## Document extract
* Start *
However, shortly after their convictions in Bahrain, the two were transferred to Saudi Arabia, where they were tried again for the same alleged offenses. The trial in Saudi Arabia ran similarly to that which occurred in Bahrain, and the pair suffered from due process violations including lack of access to counsel, cruel and inhumane treatment during their trial, and the use of evidence including confessions derived by means of torture. Under international law, these due process violations would have resulted in a mistrial – instead, Saudi Arabia convicted them and sentenced them to death.
Thamer and Sultan were the subject of a long international human rights campaign towards their retrial, on the grounds that they had been tortured into confessing and that their trials had been illegal. Instead, Mohammed bin Salman – MbS, for short – signed their execution orders, and they were killed on Monday.
Since being welcomed back to the international spotlight following his involvement in the brutal murder of journalist Jamal Khashoggi, MbS has signed a total of 185 execution orders – he is responsible for an average of 12 executions per week in that time, believed to potentially be the most in the world over a similar timespan.
“185. That’s the number of lives that MbS has extinguished since the international community gave him a pass for his involvement in assassination,” said ADHRB Executive Director Husain Abdulla. “The cost of doing business with Saudi Arabia can’t just be measured in dollars, but also in human life.”
ADHRB condemns the execution of Sadiq Thamer and Jaafar Sultan in the strongest of terms, as we condemn the use of the death penalty in all of its forms.
* End *
Source data
* Start *
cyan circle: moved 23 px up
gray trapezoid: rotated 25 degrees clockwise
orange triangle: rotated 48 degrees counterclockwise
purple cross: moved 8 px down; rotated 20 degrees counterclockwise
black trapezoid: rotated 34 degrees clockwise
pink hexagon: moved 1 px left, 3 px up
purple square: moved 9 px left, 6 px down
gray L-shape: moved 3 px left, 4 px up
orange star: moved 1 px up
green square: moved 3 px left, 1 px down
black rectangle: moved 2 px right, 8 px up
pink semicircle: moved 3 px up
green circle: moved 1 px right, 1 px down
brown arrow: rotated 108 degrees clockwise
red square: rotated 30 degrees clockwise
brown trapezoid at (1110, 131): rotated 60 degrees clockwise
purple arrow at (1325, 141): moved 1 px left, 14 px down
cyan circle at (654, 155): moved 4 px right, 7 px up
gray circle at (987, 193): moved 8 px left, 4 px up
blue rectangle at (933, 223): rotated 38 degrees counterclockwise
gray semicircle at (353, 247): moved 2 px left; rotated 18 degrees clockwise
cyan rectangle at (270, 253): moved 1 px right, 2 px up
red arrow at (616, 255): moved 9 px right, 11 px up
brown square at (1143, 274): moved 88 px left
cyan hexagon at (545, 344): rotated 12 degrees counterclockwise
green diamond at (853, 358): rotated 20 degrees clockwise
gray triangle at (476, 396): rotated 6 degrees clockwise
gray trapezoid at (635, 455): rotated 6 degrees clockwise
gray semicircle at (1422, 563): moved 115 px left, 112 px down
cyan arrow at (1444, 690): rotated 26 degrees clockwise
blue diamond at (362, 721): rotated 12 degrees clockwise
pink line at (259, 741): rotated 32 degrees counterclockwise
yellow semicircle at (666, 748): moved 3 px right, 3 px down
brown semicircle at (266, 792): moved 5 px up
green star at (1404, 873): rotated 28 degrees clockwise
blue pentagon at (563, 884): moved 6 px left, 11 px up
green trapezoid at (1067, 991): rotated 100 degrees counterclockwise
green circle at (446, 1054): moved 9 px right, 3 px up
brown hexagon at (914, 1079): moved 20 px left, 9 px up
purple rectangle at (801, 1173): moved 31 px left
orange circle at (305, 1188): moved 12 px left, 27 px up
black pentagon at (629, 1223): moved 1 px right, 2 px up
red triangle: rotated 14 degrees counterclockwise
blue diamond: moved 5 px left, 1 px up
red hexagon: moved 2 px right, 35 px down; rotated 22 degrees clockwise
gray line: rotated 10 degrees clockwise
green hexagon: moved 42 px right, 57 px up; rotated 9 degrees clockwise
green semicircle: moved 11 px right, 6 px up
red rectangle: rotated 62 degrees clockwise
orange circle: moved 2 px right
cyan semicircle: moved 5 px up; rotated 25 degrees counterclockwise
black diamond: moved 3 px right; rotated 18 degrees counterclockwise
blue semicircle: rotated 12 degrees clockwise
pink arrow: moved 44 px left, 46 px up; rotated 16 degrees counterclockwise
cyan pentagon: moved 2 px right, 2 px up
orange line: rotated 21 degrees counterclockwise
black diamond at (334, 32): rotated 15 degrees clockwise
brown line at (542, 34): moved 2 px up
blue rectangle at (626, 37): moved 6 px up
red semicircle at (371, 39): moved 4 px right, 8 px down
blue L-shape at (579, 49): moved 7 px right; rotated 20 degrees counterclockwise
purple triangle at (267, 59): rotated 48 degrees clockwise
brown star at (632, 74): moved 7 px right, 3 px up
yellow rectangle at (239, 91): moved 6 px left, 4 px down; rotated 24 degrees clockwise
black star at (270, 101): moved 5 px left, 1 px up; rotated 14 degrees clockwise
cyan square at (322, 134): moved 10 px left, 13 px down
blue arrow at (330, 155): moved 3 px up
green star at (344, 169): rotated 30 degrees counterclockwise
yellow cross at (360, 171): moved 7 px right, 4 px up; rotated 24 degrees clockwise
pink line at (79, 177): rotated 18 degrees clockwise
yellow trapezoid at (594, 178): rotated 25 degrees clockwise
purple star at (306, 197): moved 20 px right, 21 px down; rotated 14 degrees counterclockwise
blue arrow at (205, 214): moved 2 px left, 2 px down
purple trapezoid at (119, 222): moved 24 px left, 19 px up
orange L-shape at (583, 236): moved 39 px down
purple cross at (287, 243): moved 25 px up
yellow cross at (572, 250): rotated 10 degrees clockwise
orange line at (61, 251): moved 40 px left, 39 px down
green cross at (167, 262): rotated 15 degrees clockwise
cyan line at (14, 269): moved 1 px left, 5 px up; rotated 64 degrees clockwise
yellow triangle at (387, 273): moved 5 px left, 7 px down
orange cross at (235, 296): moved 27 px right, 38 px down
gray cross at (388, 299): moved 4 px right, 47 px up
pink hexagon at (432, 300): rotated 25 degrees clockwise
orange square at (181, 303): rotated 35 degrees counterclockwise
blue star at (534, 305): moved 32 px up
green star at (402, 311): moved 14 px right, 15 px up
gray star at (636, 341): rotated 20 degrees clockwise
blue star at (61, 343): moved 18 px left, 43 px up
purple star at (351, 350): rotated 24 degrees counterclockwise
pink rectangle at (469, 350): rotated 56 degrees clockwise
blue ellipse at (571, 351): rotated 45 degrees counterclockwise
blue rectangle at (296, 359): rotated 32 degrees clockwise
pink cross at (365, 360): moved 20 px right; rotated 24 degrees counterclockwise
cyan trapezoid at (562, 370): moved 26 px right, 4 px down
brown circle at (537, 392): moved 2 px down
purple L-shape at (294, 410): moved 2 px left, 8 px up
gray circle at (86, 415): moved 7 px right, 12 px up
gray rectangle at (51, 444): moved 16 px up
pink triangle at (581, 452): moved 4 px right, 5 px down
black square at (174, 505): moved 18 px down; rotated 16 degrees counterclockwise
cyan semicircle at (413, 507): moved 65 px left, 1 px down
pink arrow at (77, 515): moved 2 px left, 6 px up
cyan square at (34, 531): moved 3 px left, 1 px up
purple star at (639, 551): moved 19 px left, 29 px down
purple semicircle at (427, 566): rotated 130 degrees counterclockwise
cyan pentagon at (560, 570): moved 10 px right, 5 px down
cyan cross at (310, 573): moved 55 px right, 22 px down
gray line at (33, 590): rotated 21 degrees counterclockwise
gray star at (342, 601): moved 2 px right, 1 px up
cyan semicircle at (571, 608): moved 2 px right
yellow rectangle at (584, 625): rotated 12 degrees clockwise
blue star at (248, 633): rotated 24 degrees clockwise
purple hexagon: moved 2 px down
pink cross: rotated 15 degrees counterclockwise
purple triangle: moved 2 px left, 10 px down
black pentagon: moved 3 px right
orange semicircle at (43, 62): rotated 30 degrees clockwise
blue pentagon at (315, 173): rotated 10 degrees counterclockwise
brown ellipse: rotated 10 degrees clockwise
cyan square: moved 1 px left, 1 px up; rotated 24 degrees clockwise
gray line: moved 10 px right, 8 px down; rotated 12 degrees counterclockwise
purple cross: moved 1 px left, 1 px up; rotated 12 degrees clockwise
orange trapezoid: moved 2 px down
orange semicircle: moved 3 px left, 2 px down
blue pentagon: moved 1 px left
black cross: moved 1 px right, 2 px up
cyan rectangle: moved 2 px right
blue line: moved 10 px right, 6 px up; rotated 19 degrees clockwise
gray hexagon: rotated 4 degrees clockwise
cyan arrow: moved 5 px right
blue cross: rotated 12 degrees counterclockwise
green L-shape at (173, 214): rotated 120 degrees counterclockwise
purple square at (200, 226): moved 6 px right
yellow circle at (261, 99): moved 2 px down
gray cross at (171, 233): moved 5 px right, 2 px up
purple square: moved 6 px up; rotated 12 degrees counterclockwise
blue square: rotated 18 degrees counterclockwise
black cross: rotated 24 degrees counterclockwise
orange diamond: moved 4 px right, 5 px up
* End *
## Exercise task 1
Duplicate a portion of the passage on the Saudi executions, starting at the words "Thamer and Sultan" and ending after the words "a similar timespan.".
## Exercise task 2
In the passage on the Saudi executions, who is named as the Executive Director of ADHRB?

## Result 1
Thamer and Sultan were the subject of a long international human rights campaign towards their retrial, on the grounds that they had been tortured into confessing and that their trials had been illegal. Instead, Mohammed bin Salman – MbS, for short – signed their execution orders, and they were killed on Monday.
Since being welcomed back to the international spotlight following his involvement in the brutal murder of journalist Jamal Khashoggi, MbS has signed a total of 185 execution orders – he is responsible for an average of 12 executions per week in that time, believed to potentially be the most in the world over a similar timespan.

## Result 2
Husain Abdulla